Referring to the WP29’s opinion on the initial draft of the Privacy Shield, the statement makes clear that a number of concerns remain, despite several improvements introduced by the Commission and the U.S. authorities on the basis of that criticism. In particular, the WP29 still criticizes the lack of specific rules on the rights of data subjects, the application of the Privacy Shield to processors as well as strict rules for the Ombudsperson mechanism. Concerns remain as well with regard to bulk collection and mass surveillance, even though WP29 acknowledges the additional commitments given by the U.S.

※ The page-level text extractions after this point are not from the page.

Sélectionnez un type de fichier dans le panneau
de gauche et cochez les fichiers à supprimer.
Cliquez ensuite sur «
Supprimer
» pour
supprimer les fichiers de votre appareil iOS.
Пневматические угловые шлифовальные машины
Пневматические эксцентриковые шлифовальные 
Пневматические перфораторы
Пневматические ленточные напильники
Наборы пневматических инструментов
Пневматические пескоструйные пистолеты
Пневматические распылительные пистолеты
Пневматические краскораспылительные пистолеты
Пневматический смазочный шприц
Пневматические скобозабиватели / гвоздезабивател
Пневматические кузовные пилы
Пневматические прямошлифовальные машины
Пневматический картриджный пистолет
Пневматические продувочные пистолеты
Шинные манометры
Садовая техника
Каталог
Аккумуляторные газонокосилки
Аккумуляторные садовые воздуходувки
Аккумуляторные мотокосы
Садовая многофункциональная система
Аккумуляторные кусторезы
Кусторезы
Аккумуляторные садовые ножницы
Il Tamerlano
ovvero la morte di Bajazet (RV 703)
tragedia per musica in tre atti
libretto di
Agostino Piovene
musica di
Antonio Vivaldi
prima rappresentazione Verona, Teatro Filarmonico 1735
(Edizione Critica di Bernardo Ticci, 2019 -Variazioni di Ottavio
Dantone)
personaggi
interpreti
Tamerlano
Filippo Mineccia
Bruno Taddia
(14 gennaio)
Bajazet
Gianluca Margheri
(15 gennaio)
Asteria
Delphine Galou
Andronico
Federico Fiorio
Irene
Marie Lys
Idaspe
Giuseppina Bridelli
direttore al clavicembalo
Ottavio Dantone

Nevertheless, the statement also indicates that WP29 apparently intends to wait for the first annual review under the Framework in order to raise these remaining issues. While many sources interpret this as a “preliminary approval” or an assurance that the Member States’ DPAs will not challenge the new Framework within its first year, at a closer look this rather seems to be a logic approach as regards timing: a formal challenge to the Framework would require a lot of additional time and efforts (a decision of the European Court, which could to date only be initiated by a complaint of an individual, would take at least 1-2 years), whereas influencing the review under the Framework itself would already be possible in May 2017.
Whilst companies may therefore quite certainly be able to rely on the new Framework for at least one year, it still remains uncertain if and for how long it may ultimately last. Also, it remains to be seen how individual DPAs will react when they are confronted with individual complaints about the Privacy Shield.

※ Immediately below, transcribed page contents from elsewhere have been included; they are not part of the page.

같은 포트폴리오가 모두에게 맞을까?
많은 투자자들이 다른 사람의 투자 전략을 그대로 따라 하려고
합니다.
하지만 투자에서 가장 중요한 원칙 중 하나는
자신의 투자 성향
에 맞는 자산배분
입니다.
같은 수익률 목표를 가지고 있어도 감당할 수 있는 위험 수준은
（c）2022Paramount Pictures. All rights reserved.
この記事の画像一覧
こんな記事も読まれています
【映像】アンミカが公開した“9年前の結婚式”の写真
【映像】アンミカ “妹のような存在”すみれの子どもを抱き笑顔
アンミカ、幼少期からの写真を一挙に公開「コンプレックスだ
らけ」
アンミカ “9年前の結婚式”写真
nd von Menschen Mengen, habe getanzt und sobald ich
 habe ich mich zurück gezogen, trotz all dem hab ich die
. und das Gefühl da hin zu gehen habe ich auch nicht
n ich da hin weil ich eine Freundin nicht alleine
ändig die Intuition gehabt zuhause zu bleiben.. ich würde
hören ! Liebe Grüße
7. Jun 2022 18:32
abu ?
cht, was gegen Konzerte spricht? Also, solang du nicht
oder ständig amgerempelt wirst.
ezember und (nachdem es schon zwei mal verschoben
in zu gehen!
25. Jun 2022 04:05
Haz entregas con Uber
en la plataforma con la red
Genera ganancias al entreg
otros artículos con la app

European “NIS Directive” published – Implementation by Member States due in May 2018
On May 19, 2018, the Directive (EU) 2016/1148 concerning measures for a high common level of security of network and information systems across the Union, better known as “NIS Directive”, has been published in the Official Journal of the European Union. Member States now have until May 9, 2018 to transpose the Directive into national law.
The “NIS Directive” establishes the first Union-wide comprehensive cybersecurity legislation. It aims to provide a high level of security for “critical infrastructures”, requiring operators of “essential” and “digital” services to implement appropriate security measures and to report incidents to the national authorities. This covers industries such as energy, transport, banking, finance, health, water and digital services, although it remains up to the Member States to provide for an ultimate definition.

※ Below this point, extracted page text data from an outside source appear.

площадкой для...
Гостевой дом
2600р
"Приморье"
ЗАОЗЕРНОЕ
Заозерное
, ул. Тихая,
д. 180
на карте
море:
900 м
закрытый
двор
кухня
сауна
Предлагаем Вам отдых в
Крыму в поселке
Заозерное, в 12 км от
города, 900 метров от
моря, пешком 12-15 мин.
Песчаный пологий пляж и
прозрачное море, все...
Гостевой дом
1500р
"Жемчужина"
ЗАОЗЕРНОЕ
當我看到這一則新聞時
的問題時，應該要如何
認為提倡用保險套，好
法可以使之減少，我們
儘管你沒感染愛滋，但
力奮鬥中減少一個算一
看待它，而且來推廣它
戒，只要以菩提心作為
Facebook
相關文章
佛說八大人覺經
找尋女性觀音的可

Being a Directive, the new law still needs to be transposed into national law by the EU Member States. This obviously leaves some discretion to the Member States in how to design the respective provisions. While some countries, such as France or Germany, already pursue some “Cyber laws” such as i.a. the German IT Security Act, other Member States will have to implement entirely new legislation.
EU Data Protection Supervisor recommends aligning revision of e-Privacy Directive with GDPR-requirements
In an opinion of July 25, 2016, the European Data Protection Supervisor Giovanni Buttarelli has recommended that a revision of the European Union’s Directive No. 2002/58/EC on privacy and electronic communications, also known as “e-Privacy Directive” or “cookies directive”, should take into account the requirements under the new General Data Protection Regulation (“GDPR”). The “GDPR” will enter into force on May 25, 2018 whereas a draft for the new Directive is foreseen to be published by the end of 2016.
In its opinion, Buttarrelli inter alia recommended that the revised Directive should contain a widened scope of application, clear rules on the use of cookies and data breach notifications, as well as strong rules for consent. Apart from that, it should also include provisions on voice over internet protocol (VoiP) services, communication applications and the “Internet of Things”.